We are looking for a very specific set of characteristics in poems that we publish. You could name a lot of great poets that we’d probably reject on these principles. That’s okay. We’re not trying to publish all the best poetry; we’re trying to embody and develop a definite sensibility.
There’s nothing wrong with perplexing the reader, but we prefer poems that keep pretty close to the syntax of prose or everyday speech. That is not to say the structure need be simplistic. We simply want to be able to tell what you’re literally talking about. We generally avoid nonstandard punctuation and impressionistic syntax, such as fragments, nouns acting as verbs, and verbs acting as nouns. Take Rita Dove and Anthony Hecht for example, as opposed to, say, Robert Creeley or E. E. Cummings.
We have a strong prejudice for iambs as the primary metrical unit, judiciously enjambed lines, and varied placement of the caesura. If you don’t know what these words mean, study up! Good models to follow would be John Milton and Elizabeth Bishop.
We prefer poems that imitate a movement of the soul, as though the audience were overhearing a thought or feeling in its development towards an insight or decision. This does not mean, however, that the poetry should be introspective. On the contrary, we should infer the action of the soul from the tone. Examples: Richard Wilbur and John Donne.

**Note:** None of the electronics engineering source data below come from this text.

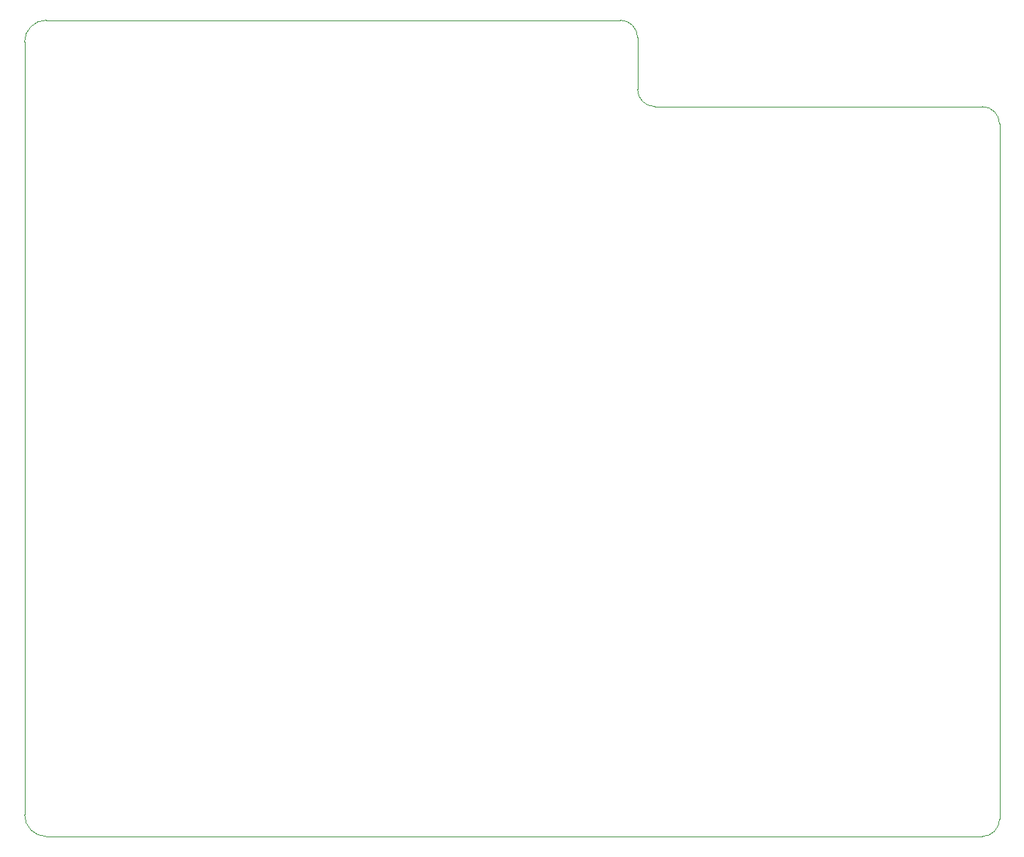
<source format=gbr>
%TF.GenerationSoftware,KiCad,Pcbnew,9.0.1*%
%TF.CreationDate,2025-06-20T23:10:46-05:00*%
%TF.ProjectId,LVGL_Training_Board,4c56474c-5f54-4726-9169-6e696e675f42,rev?*%
%TF.SameCoordinates,Original*%
%TF.FileFunction,Profile,NP*%
%FSLAX46Y46*%
G04 Gerber Fmt 4.6, Leading zero omitted, Abs format (unit mm)*
G04 Created by KiCad (PCBNEW 9.0.1) date 2025-06-20 23:10:46*
%MOMM*%
%LPD*%
G01*
G04 APERTURE LIST*
%TA.AperFunction,Profile*%
%ADD10C,0.050000*%
%TD*%
G04 APERTURE END LIST*
D10*
X88950000Y-53150000D02*
X155400000Y-53150000D01*
X199300000Y-65150000D02*
X199300000Y-145650000D01*
X159400000Y-63150000D02*
G75*
G02*
X157400000Y-61150000I0J2000000D01*
G01*
X199300000Y-145650000D02*
G75*
G02*
X197300000Y-147650000I-2000000J0D01*
G01*
X197300000Y-147650000D02*
X97650000Y-147650000D01*
X197300000Y-63150000D02*
G75*
G02*
X199300000Y-65150000I0J-2000000D01*
G01*
X155400000Y-53150000D02*
G75*
G02*
X157400000Y-55150000I0J-2000000D01*
G01*
X88950000Y-147650000D02*
G75*
G02*
X86450000Y-145150000I0J2500000D01*
G01*
X86450000Y-145150000D02*
X86450000Y-55650000D01*
X86450000Y-55650000D02*
G75*
G02*
X88950000Y-53150000I2500000J0D01*
G01*
X157400000Y-55150000D02*
X157400000Y-61150000D01*
X159400000Y-63150000D02*
X197300000Y-63150000D01*
X97650000Y-147650000D02*
X88950000Y-147650000D01*
M02*

</source>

A poem can do a lot of different things: it can tell a story, express an attitude, shock, amuse, articulate an idea, or present a moral example. None of these are bad things to do with a poem, but we want poems that draw and develop a concrete image. An image is something you can imagine. It has a real or realistic position in the world. It is a mixture of a thing and the act of perceiving the thing. It is primarily itself, not a token of a thought (although it is or may be related to a thought). Examples: Robert Frost, H.D., and traditional haiku.